I am finding this odd, because people seem to understand that the amount of people paying into a health insurance program is directly related to the amount of profits, and does not always mean each individual is paying a lot.
Yes, the US has a large population, so one would expect that the overall sum spent on health care would be more expensive. That in itself does not mean their expense is greater when compared to the population.
You have to consider the expense per person, or perhaps as a % of GDP, or some other reasonable amount.
In fact, for a larger population, there can be some advantages, for example one way my government keeps drug costs down is by negotiating with drug companies for very large lots. I can’t off the top of my head think of a disadvantage for a larger population, though there may well be some.
Similarly, this was said
which is bizarre to me, since I said nothing about having more individuals with cancer, and it seems largely irrelavent. Cancer rates overall being higher in one place is not due to a larger population, there is some other reason, or more likely a number of reasons.
Ok, let’s start with medicine, drugs.
The FDA in the US requires testing to approve a product. The costs to a company for testing can run into the 10s of millions–I do not know if that works out to products approved or each proposed product.
Canada negotiates pretty heavily for the low prices charged there, from volume discounting to the granting of extensions of patent protections. The expenses of creating a new drug are spread out over a longer protection period. No one but a government can negotiate the latter, and our government can’t negotiate at all.
However, as a result of these transnational market interventions, we have a warping of the prices here. On the one hand, it thus becomes possible for drug companies to invest on what would otherwise be too-marginal drugs, but for more common drugs, our prices are higher than they otherwise would be as the companies can’t *rely *on the extension of patent in other nations to completely off-set their r&d costs–another company may come up with a better or at least newer drug earlier than that.
Thus the drug companies *relentlessly *market their drugs here, where they can make a higher profit due to the remoteness of payment (through insurance through employers). It is only now that the price of insurance has gotten so high that employers are paying ever-decreasing proportions that we are becoming aware of the “crisis,” and that people are becoming more aware of the actual prices being charged.

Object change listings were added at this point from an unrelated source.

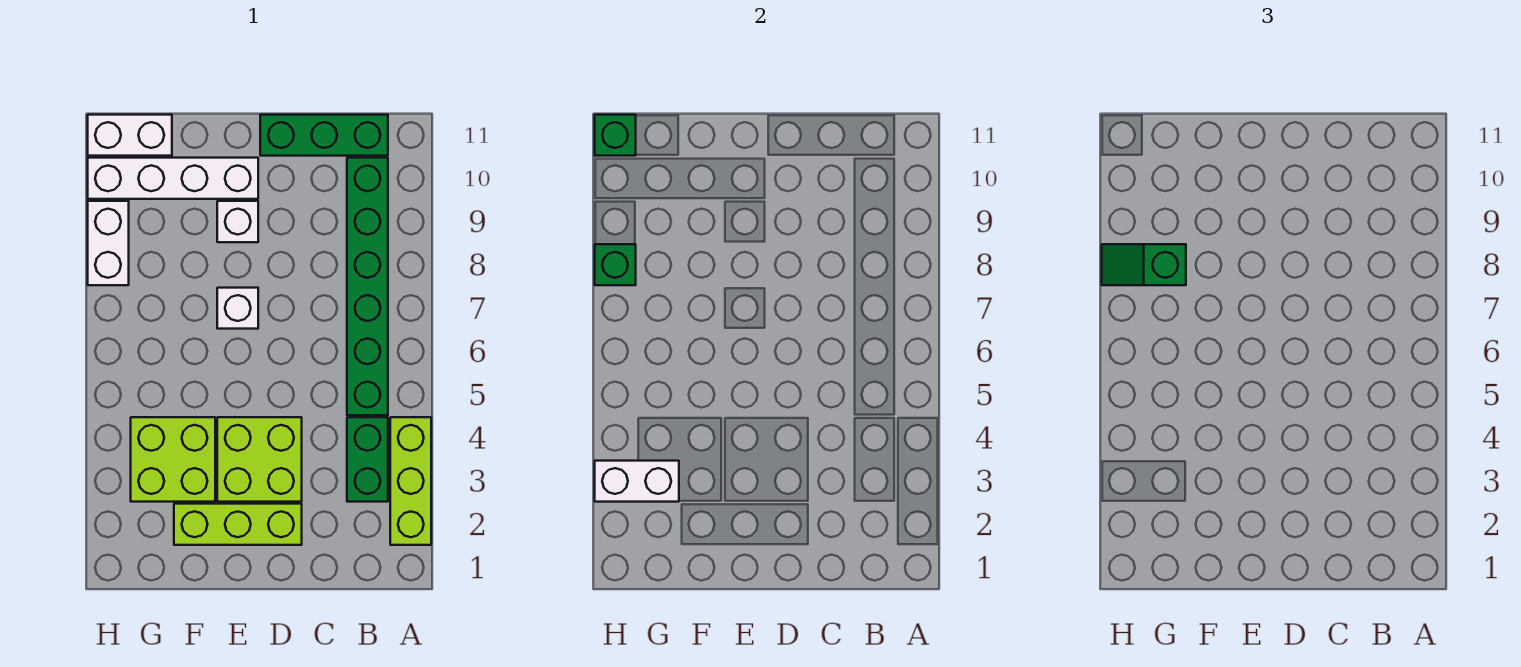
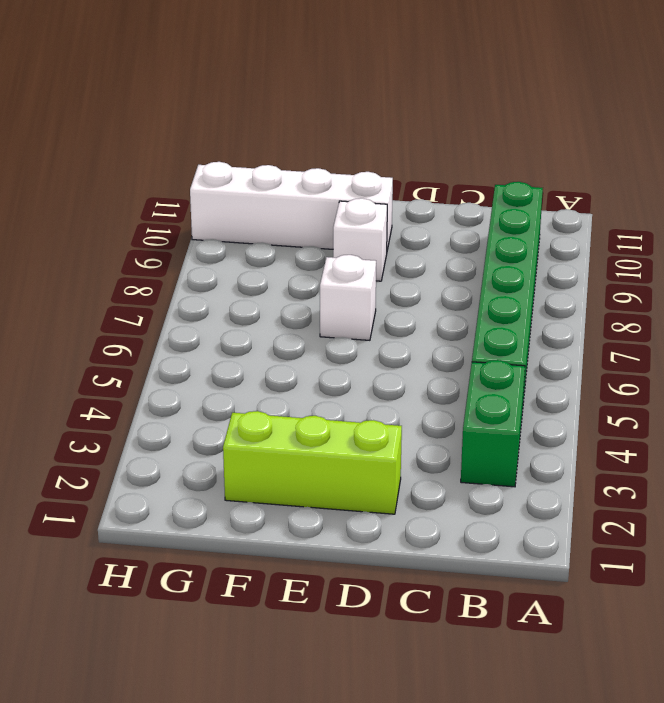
none -> lime 1x3 brick [390,417,431,545]
none -> green 1x3 brick [260,115,388,156]
none -> lime 2x2 brick [217,417,302,502]

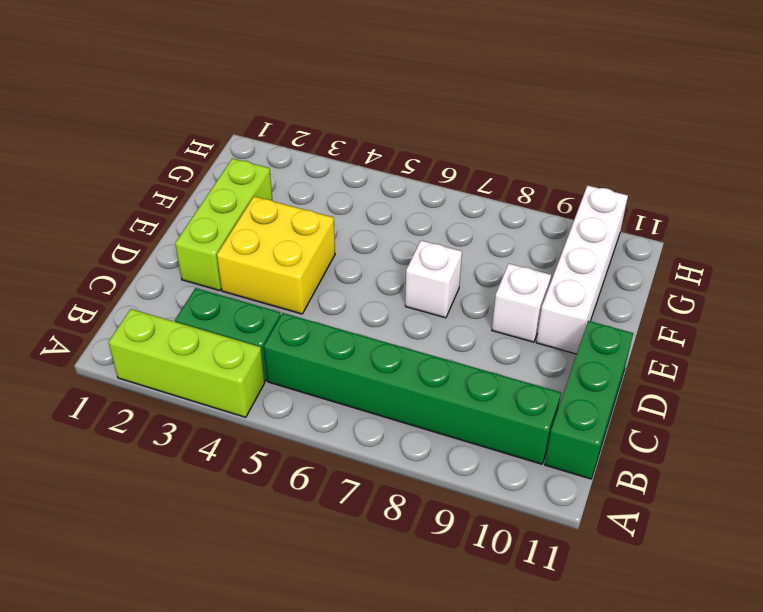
yellow 2x2 brick [217,196,335,314] -> lime 2x2 brick [217,417,302,502]
none -> lime 2x2 brick [131,417,215,502]
none -> white 1x2 brick [88,115,172,156]
none -> white 1x2 brick [88,201,129,285]

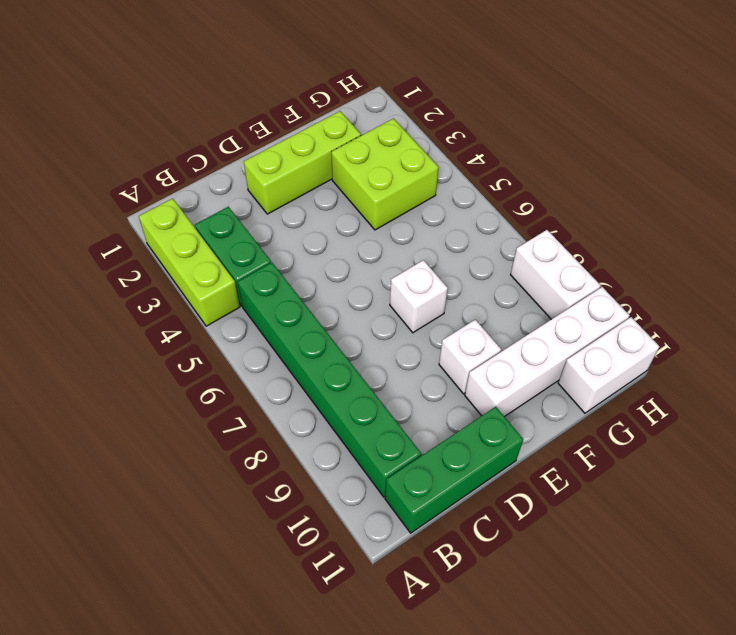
none -> lime 2x2 brick [217,417,302,502]
none -> white 1x2 brick [595,461,679,502]
none -> green 1x1 brick [595,244,636,285]

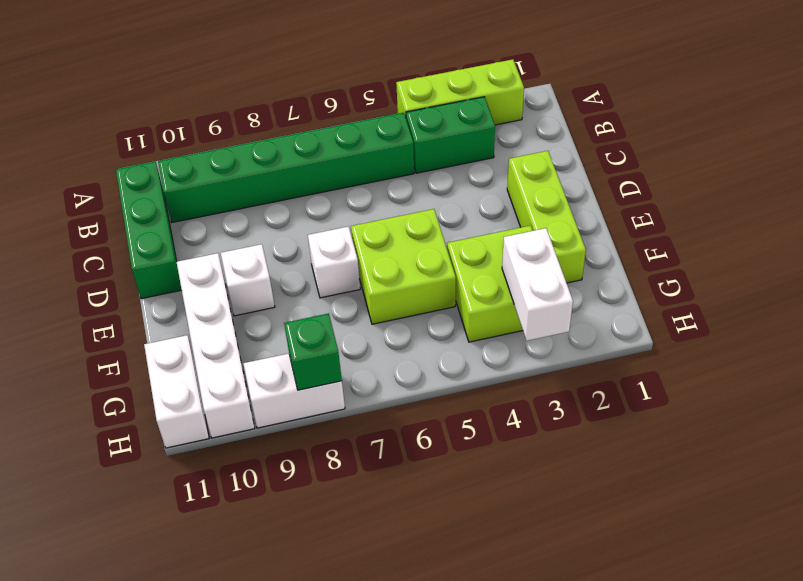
lime 2x2 brick [351,209,456,324] -> lime 2x2 brick moved to [217,417,302,502]
none -> green 1x1 brick [595,115,636,156]
none -> green 1x2 slope [1102,244,1186,285]

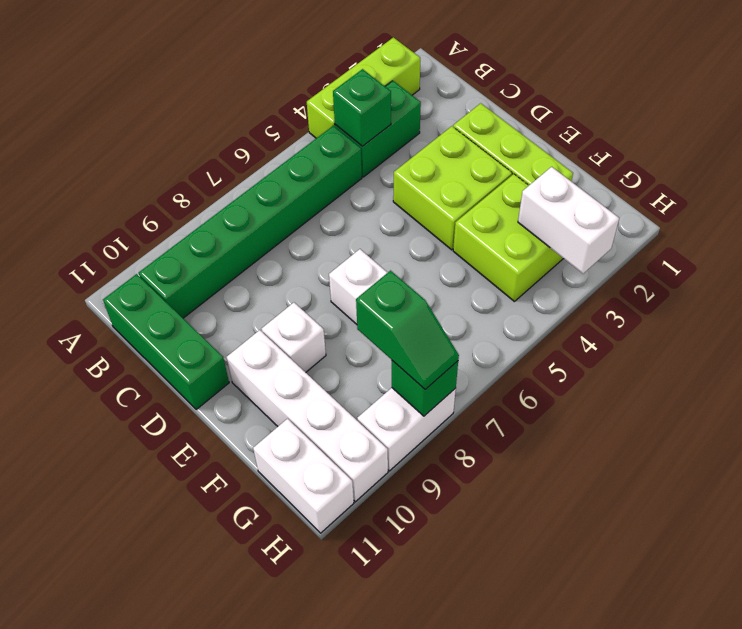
green 1x1 brick [333,69,391,146] -> green 1x1 brick moved to [595,115,636,156]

For example, at one point we needed to get a medication that we had to pay for ourselves. The nearest pharmacy charged $200 for a month’s supply–and we did not know for how long we would need it (and this was not a drug still under patent!). Luckily, they called around and were able to find it for under $60 for a month’s supply.
Now, let me explain that the nearest pharmacies to us serve two separate populations: 1. retired people mostly on Medicare, and 2. poor people mostly on Medicaid. Right in our area we happen to have a very high percentage of those two populations. So the prices for certain things are much higher. We also have some sort of mechanised wheelchair company which will *give *you the chair if they can’t get Medicare or Medicaid to pay for it; that’s how sure they are of getting “someone else” to pay for what you order. I know an old man whose children “got” him one of those chairs–he never uses it. He never goes anywhere, and he can walk around in his house just fine. I think he has used it maybe once in the three years he’s had it.
I am totally not against helping people, and in fact, I try to do so. However, I am against government involvement simply because it is so inefficient that it will bankrupt us.
And it will bankrupt you Canadians, and the Europeans, each and every one, because of the demographic situation which exists in each of these nations. We’re all going down the same tube. The fact is that some Americans would like to keep their nation afloat if there’s any chance of doing so.
And on another note entirely, I think the nasty comments about Canada’s military, besides being not to the point, are, well, nasty. Canada’s military is working serious overtime right now. My unit has not had an operations officer actually present in years, because they are always deployed - and often the Ops WO is gone too. They are going flat out in Afghanistan, and they are getting killed doing it. We DO have a small population, and we are recruiting as fast as we can, and we are still not making up the numbers we need to give some relief to those already there. So give up on the snarky comments.
Canada has always been quite supportive in military terms, and that is wonderful. However, some Americans do not realise that the Canadians should not be lumped in with the Europeans, who have slighted our military while living under its umbrella.